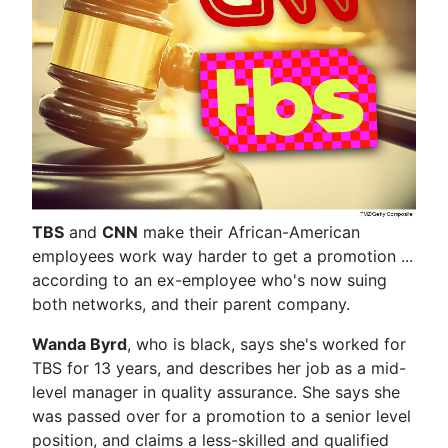
TBS
and
CNN
make their African-American
employees work way harder to get a promotion ...
according to an ex-employee who's now suing
both networks, and their parent company.
Wanda Byrd
, who is black, says she's worked for
TBS for 13 years, and describes her job as a mid-
level manager in quality assurance. She says she
was passed over for a promotion to a senior level
position, and claims a less-skilled and qualified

__________________________________________________

_What you have to do_
Lay out every line of text from the items above as a Markdown table with the columns Row and Line, numbering the rows and skipping blank lines. Leave the pictures out of your answer.

_Exercise response_
| Row | Line |
|---|---|
| 1 | TBS |
| 2 | and |
| 3 | CNN |
| 4 | make their African-American |
| 5 | employees work way harder to get a promotion ... |
| 6 | according to an ex-employee who's now suing |
| 7 | both networks, and their parent company. |
| 8 | Wanda Byrd |
| 9 | , who is black, says she's worked for |
| 10 | TBS for 13 years, and describes her job as a mid- |
| 11 | level manager in quality assurance. She says she |
| 12 | was passed over for a promotion to a senior level |
| 13 | position, and claims a less-skilled and qualified |